Proses Perceraian Pratama Arhan dan Azizah Salsha Berlangsung Cepat, Ini Alasannya
Proses perceraian antara Pratama Arhan dan Azizah Salsha berlangsung dengan sangat cepat. Dalam waktu kurang dari satu bulan setelah gugatan didaftarkan, majelis hakim Pengadilan Agama Tigaraksa telah mengeluarkan putusan. Kecepatan proses ini ternyata didasarkan pada ketentuan hukum yang berlaku.
Juru bicara Pengadilan Agama Tigaraksa, Sholahuddin, menjelaskan bahwa putusan tersebut dijatuhkan secara verstek.
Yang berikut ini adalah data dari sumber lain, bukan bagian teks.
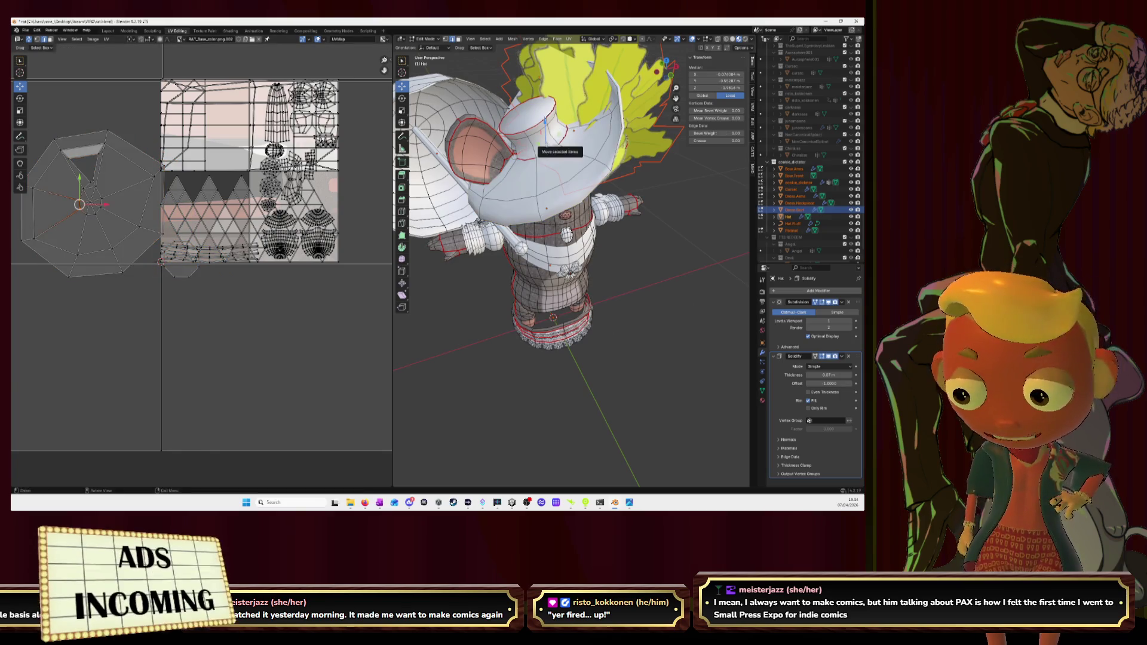
{"action": "left_click", "coordinate": [533, 144]}
{"action": "left_click", "coordinate": [538, 125], "text": "alt"}
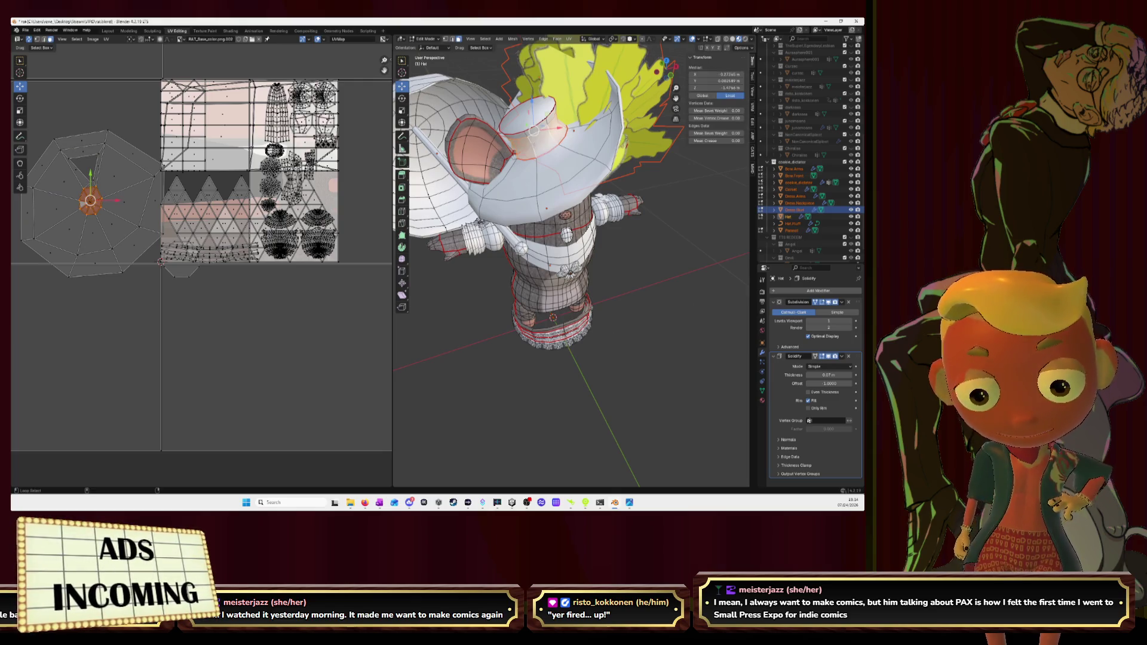
{"action": "left_click", "coordinate": [536, 118], "text": "alt"}
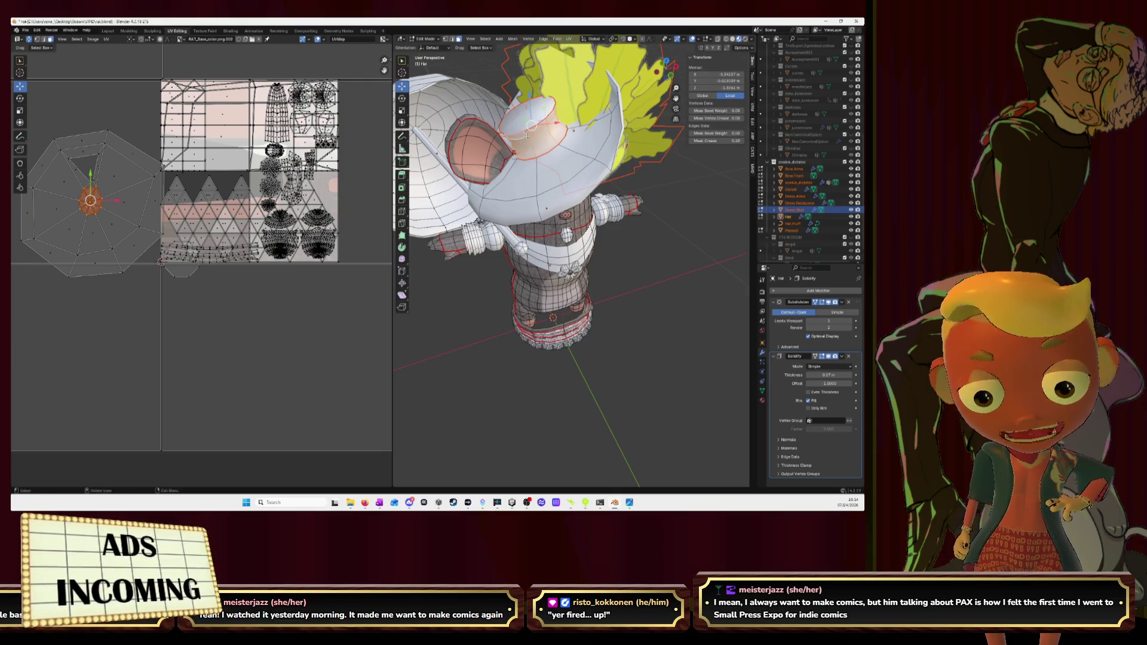
{"action": "left_click", "coordinate": [549, 151]}
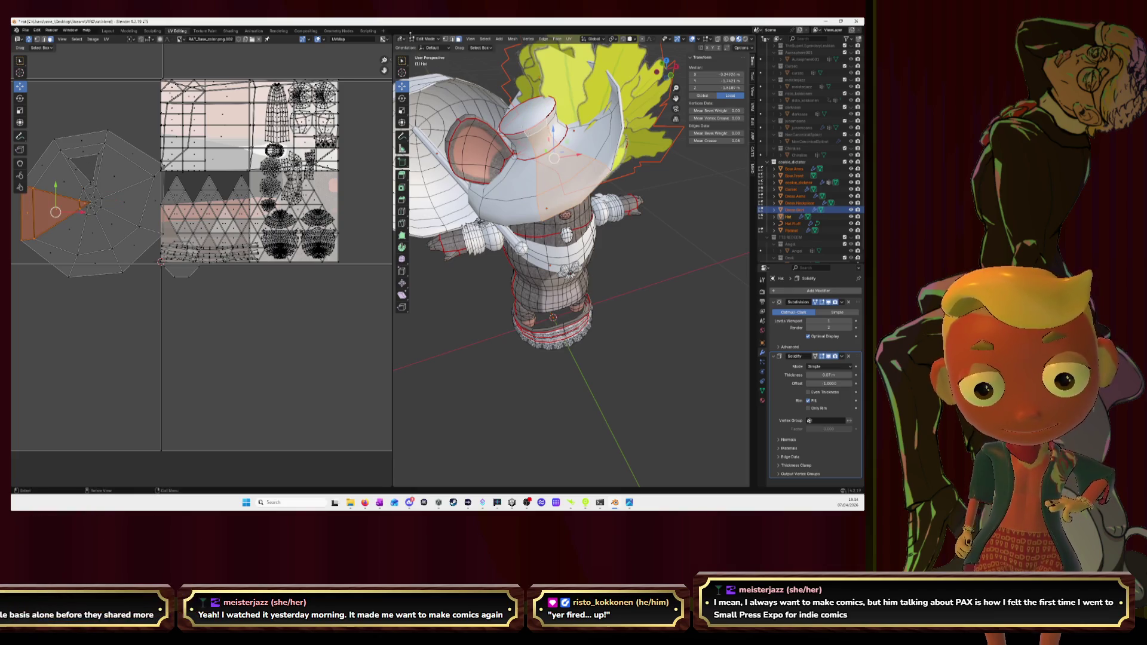
{"action": "left_click", "coordinate": [556, 158], "text": "shift"}
{"action": "left_click", "coordinate": [527, 114]}
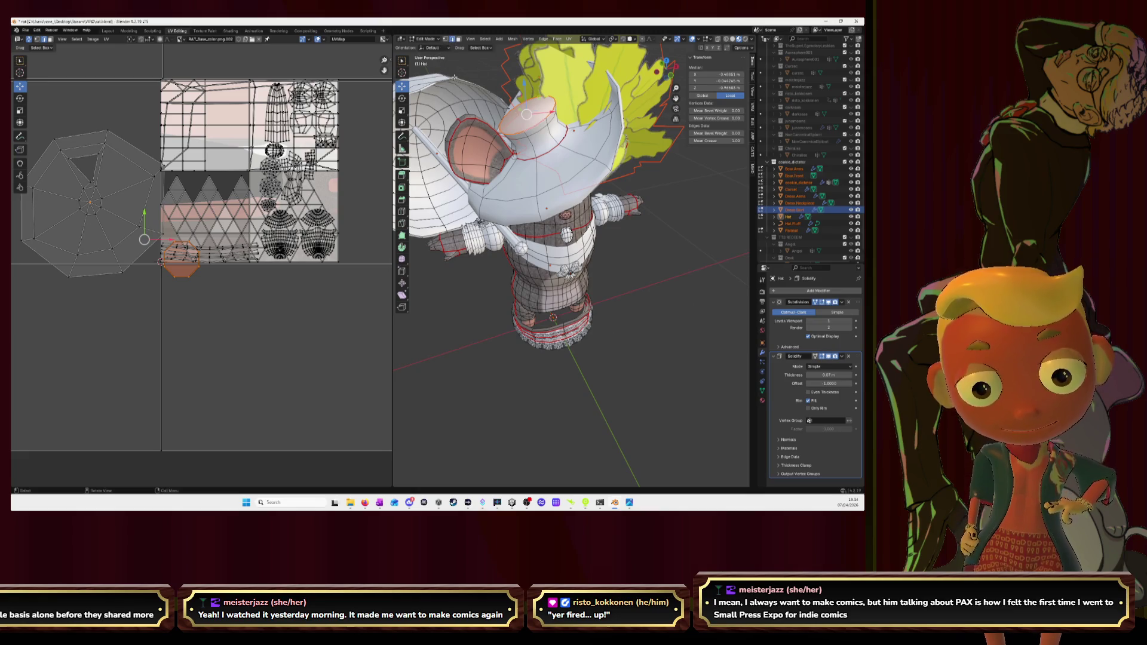
{"action": "key", "text": "ctrl+e"}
Istilah verstek mengacu pada putusan hakim yang dibuat tanpa kehadiran pihak tergugat, yang dalam hal ini adalah Azizah Salsha.
Sholahuddin menambahkan bahwa Azizah Salsha tidak hadir dan tidak mengirimkan perwakilan sejak persidangan pertama. "Yang namanya verstek tergugat tidak pernah datang," ujarnya saat ditemui di Pengadilan Agama Tigaraksa.
Ketidakhadiran pihak tergugat memungkinkan majelis hakim untuk mempercepat jalannya persidangan sesuai dengan ketentuan hukum. "Pasal 125 HIR menyatakan bahwa jika salah satu pihak tidak hadir, dapat diputus verstek," jelas Sholahuddin.
Sementara itu, Pratama Arhan sebagai penggugat memastikan selalu ada perwakilan yang hadir dalam setiap sidang. Meskipun berada di luar negeri, kuasa hukumnya tetap hadir di persidangan. "Di sidang pertama ada kuasa, di sidang kedua juga ada kuasa karena beliau sedang ada di luar negeri dan bermain bola di sana," tambah Sholahuddin.
Hingga saat ini, belum ada penjelasan mengenai alasan ketidakhadiran Azizah Salsha dalam proses persidangan perceraian ini.